INFORMATION SUPPLIED:

....

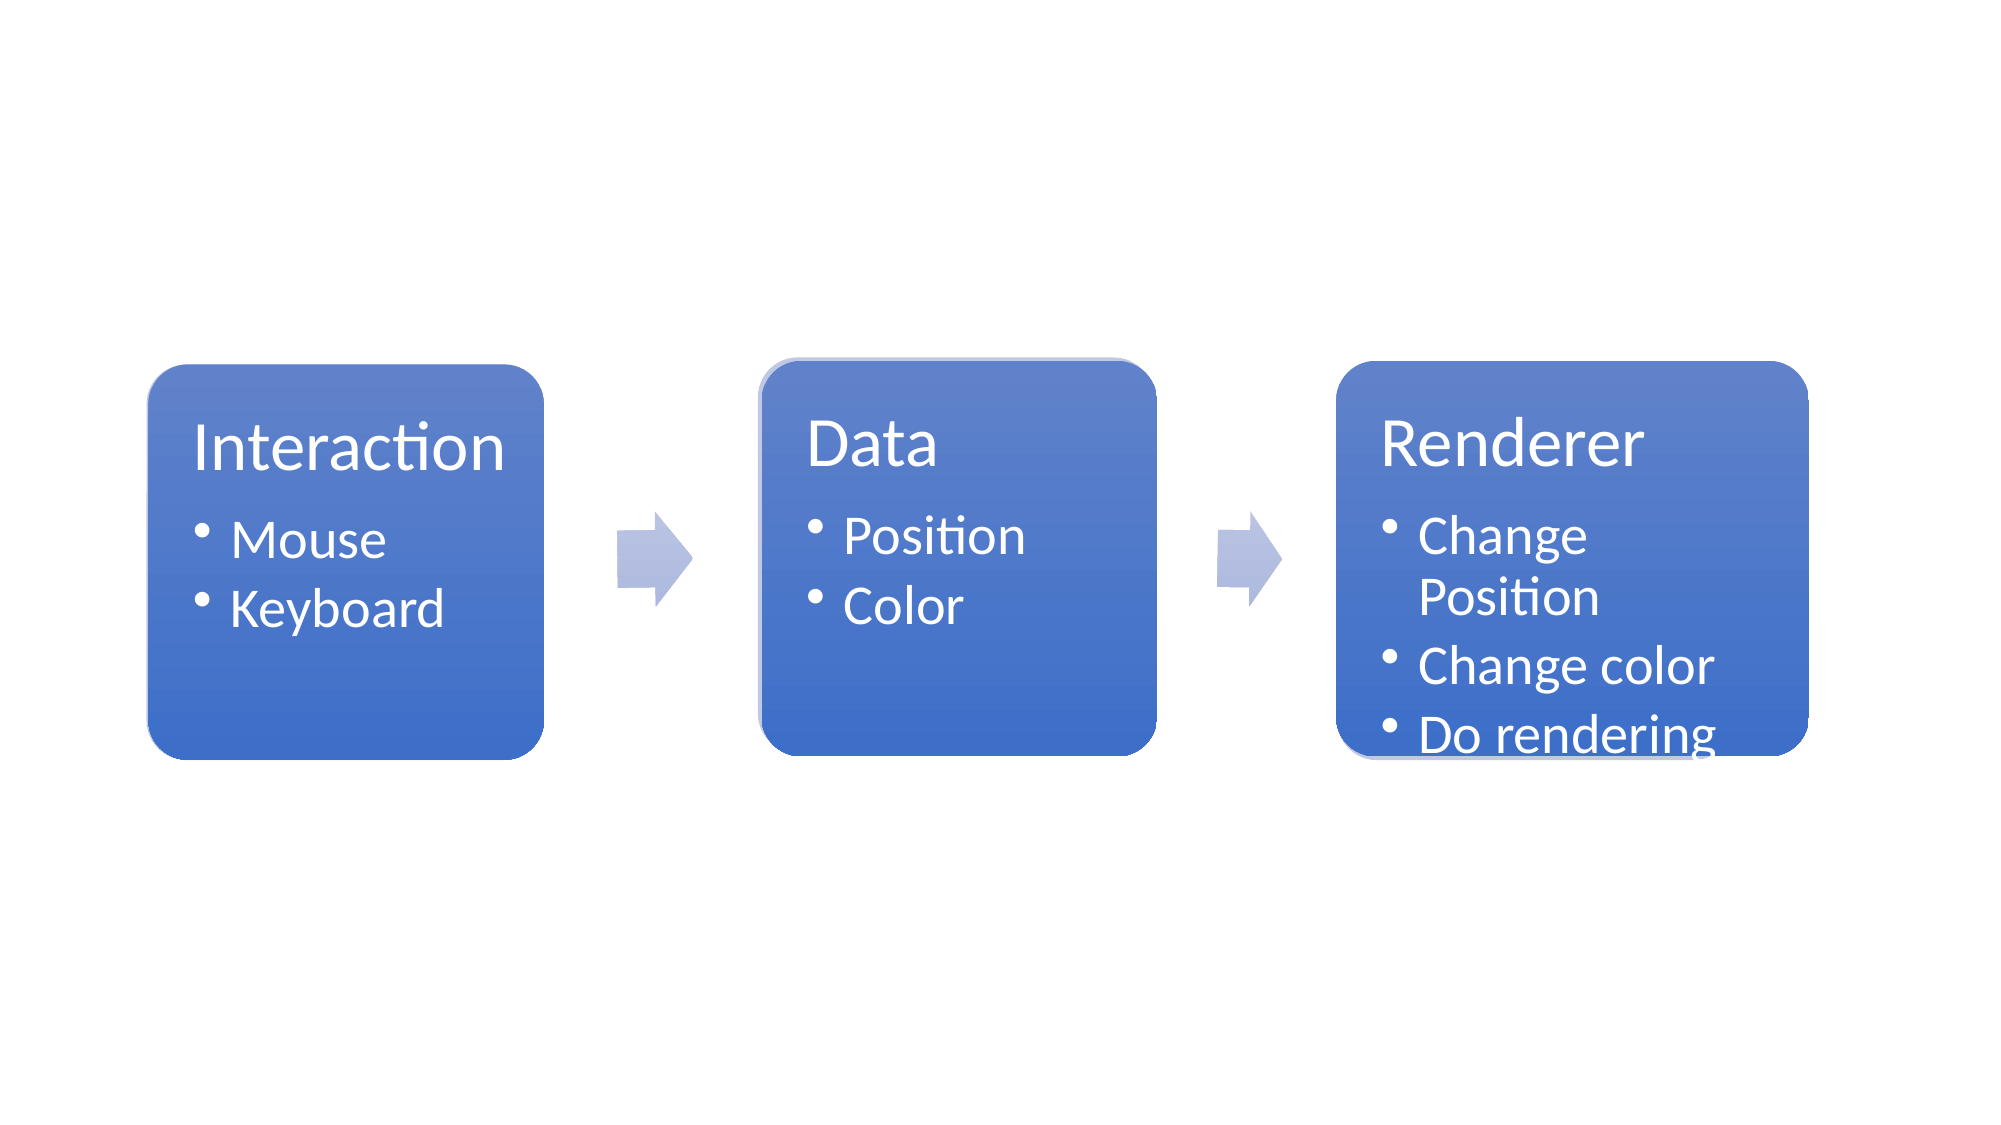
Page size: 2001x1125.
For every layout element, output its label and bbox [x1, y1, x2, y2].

....

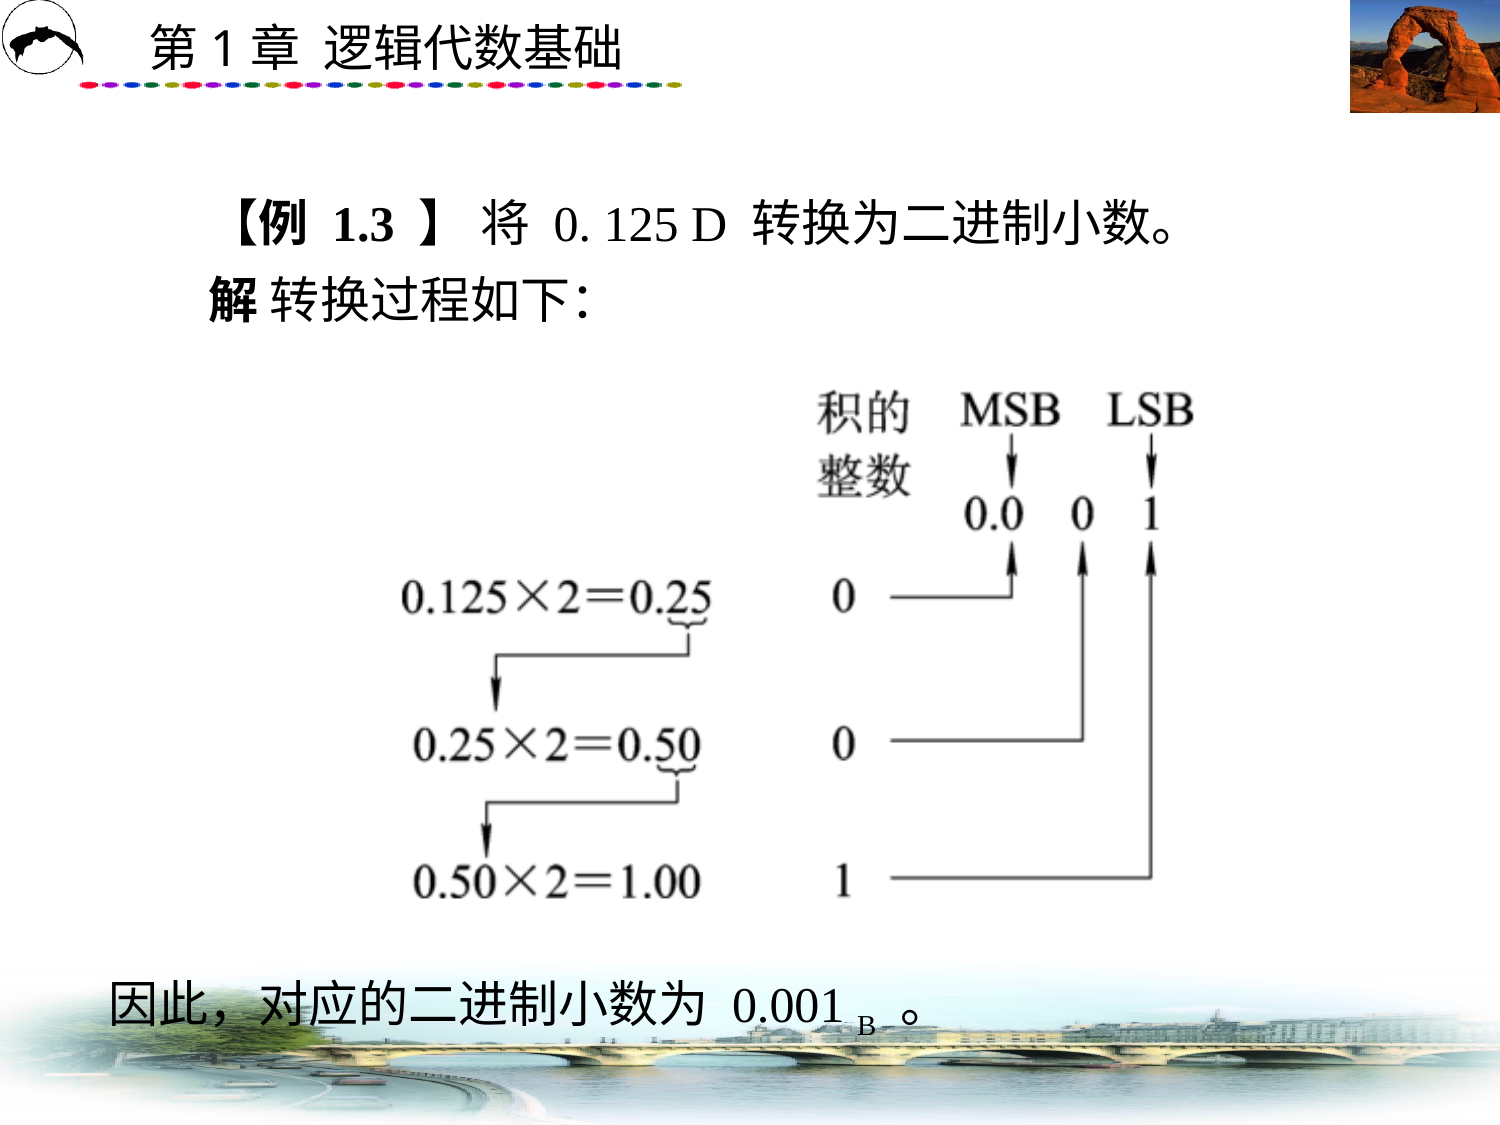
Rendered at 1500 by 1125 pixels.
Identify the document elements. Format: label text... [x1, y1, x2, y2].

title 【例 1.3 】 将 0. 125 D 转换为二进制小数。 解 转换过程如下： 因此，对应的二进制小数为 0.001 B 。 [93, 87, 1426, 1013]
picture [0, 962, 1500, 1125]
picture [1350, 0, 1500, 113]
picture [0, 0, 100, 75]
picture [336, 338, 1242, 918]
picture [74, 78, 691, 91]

....

HOW TO COMPLETE THIS TASK: Everything in the material above from the line that has "Page size: 2001x1125." through the line that has "For every layout" must be duplicated exactly, with no other lines given.

RESULT BELOW:
Page size: 2001x1125.
For every layout element, output its label and bbox [x1, y1, x2, y2].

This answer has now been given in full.